SR: Like I mentioned earlier, waking up without an alarm clock. I get up at the same time and often much earlier, but boy is it different. Half-kidding aside, we couldn’t do this if we weren’t ridiculously passionate about our vision. We’re trying to change the world in a positive way – change search engines, change marketing, change business intelligence in general. That drives us to burn the midnight oil more often than not.
RP: What were you doing before you came up with the idea of your startup?
SR: I was President of Entrepreneurship Programming for a digital media company. My goal was to use our multi-platform channels to identity and promote student startups. I essentially took what I was already doing at UGA and went national with it, recruiting at college campuses all over the country. Lots of work, but very rewarding. Once I had that setup, I quickly started looking for the next thing. Partnering with Michael Hamrick on our shared vision was the natural choice.
RP: Are you from Athens? If not how did you end up here? Do you plan on staying here?
SR: I came for the MBA Entrepreneurship program in 2008. I had the chance to work with Director Chris Hanks, and we had a blast.

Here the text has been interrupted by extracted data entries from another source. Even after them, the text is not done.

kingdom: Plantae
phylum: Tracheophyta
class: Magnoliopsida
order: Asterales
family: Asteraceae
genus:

The $150k UGA’s Next Top Entrepreneur event I helped develop even wound up on CNN. As far as I’m concerned though, only the lucky people get to live here, so I’m not going anywhere far as I know.
RP: How do you think somebody you are close to would describe you?
SR: Hardworking, creative, eager to please. My mom used to chastise me for always trying to find an “angle” on something. I guess boys don’t change – if you tell me something I’m going to naturally start poking holes in it. It’s in my DNA. Please don’t be offended, I mean well. Michael, too. Feel free to do the same right back at us , we <3 feedback! 🙂
RP: What is your biggest strength? Weakness?
SR: I suppose my biggest strength involves communications. People might wonder how a business guy like me was an Oxford-trained English major at the University of Wisconsin – but I’d argue (and indeed lots of Silicon Valley argues) that the best businesses are run by folks with liberal arts backgrounds with a general business understanding. It all boils down to communications, and the better you are at it the better off you’ll end up. As far as weaknesses goes, I should probably aim once or twice more before I shoot, but fortunately Michael might admit he should shoot a bit more often. We really compliment each other’s weaknesses well, I think.
RP: What do you do for fun?
SR: Travel, cook, read, Tivo.. I’m interested in politics, vittles and libations, networking.. but most of all I’m a certifiable beach bum. Don’t take me to the beach and expect me to do much more than my best lizard-on-a-rock-in-the-sun impression.